Page-level text extractions:
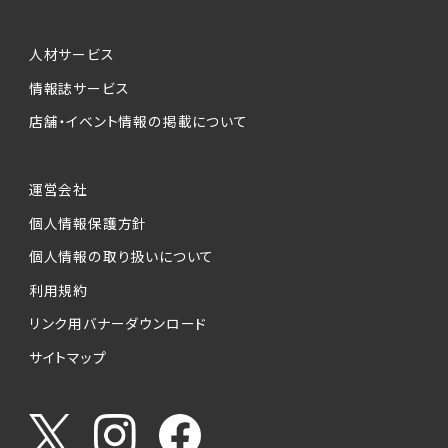
人材サービス
情報誌サービス
店舗・イベント情報の掲載について
運営会社
個人情報保護方針
個人情報の取り扱いについて
利用規約
リンク用バナーダウンロード
サイトマップ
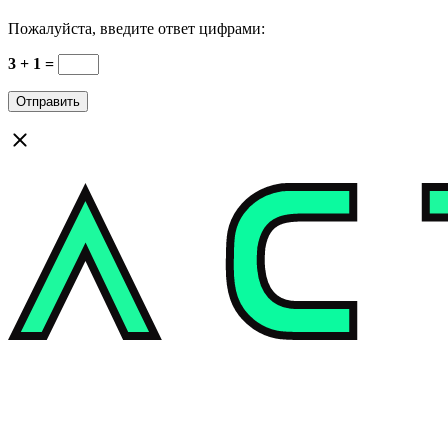
Пожалуйста, введите ответ цифрами:
3 + 1 =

Directions for this task: Give the data again exactly, without pictures.

Output of the exercise:
人材サービス
情報誌サービス
店舗・イベント情報の掲載について
運営会社
個人情報保護方針
個人情報の取り扱いについて
利用規約
リンク用バナーダウンロード
サイトマップ
Пожалуйста, введите ответ цифрами:
3 + 1 =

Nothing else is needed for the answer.